I have yet to see one of my daughter’s teachers staying up worrying because she’s late coming home and her phone goes immediately to voicemail. Was she just being rebellious or had something happened to her? I hadn’t seen a teacher worrying about it.

I have yet to see one of my daughter’s teachers combing the neighborhood looking for a pet that had gotten loose and we’re trying to find it. I have yet to see a teacher wondering how to console the inevitable heartbreak if the pet never turns up or if it’s hurt or killed. (Turned out okay in this case–having a grand old time running around the neighborhood.)

I’m sure that sometime, somewhere, some teachers have done those things and others like them for some of the kids they teach. After all, it’s a big country. Some pretty low probability things happen from time to time.

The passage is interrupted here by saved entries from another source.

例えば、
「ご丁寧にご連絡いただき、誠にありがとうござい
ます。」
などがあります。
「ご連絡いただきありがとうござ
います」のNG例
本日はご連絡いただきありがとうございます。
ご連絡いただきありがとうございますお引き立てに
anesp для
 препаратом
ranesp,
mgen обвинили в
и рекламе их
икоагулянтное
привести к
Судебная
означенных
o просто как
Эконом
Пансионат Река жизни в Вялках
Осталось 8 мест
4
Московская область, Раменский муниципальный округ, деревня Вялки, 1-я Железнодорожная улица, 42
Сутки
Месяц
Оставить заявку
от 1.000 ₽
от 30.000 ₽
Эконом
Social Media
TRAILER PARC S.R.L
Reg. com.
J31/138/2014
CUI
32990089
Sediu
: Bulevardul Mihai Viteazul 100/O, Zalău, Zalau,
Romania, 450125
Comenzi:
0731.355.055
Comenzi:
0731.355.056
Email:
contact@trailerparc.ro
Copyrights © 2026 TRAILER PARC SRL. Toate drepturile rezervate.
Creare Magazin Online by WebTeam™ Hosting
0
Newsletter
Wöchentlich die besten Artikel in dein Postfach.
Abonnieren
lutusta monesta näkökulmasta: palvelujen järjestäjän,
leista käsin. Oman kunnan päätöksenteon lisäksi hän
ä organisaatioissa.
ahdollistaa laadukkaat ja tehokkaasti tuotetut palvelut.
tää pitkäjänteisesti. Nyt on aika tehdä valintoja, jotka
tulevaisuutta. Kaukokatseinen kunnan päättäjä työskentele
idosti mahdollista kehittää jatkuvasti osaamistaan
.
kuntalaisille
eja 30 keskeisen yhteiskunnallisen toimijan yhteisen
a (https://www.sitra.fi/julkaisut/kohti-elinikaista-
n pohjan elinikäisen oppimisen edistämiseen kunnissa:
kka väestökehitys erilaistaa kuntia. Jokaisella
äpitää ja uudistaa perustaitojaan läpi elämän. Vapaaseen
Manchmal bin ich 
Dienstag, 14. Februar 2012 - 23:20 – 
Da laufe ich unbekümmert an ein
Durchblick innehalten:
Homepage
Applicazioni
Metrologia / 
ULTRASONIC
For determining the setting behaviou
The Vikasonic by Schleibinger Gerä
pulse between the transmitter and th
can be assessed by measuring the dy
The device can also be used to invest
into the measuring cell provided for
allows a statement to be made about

After all, between public and private schools there are close to 4 million teachers in the US. That means there are 4 that are “one in a million.” But none of my daughter’s teachers were ever there for any of that stuff or the thousand and one other things that I, as a parent, deal with at any given time.

So, no, being a teacher does not mean you “go through the same things as parents.” The idea is absurd. This is not to say that some teachers are not parents but, well, if they really think that as a teacher they go through the same things in relation to students that are not their own children as they do with their own children, then I have to wonder just what kind of parent they actually are.

But, of course, it wasn’t an actual teacher who wrote that risible tweet. It was a union hack. And the purpose wasn’t to educate or enlighten. It was to boost the importance of teachers, and in particular the teachers’ union, and downplay that of parents.

They want to overrule the power of parents, with none of the responsibility.

6 thoughts on “Teachers go through the same things parents do? Excuse me?”

  1. I sure have seen teachers that decide that “their” kids are more theirs than the parents’, when it comes to basic parenting decisions– not dealing with the consequences, of course! But single-handedly over-ruling the parents? In a heartbeat.

    “Their” kids for power, not actual work. (See also, exposing kids to Trendy Subject, but skipping over the hard teaching.)

    As was much mentioned on Sarah’s yesterday– these guys have a seriously lack of boundaries.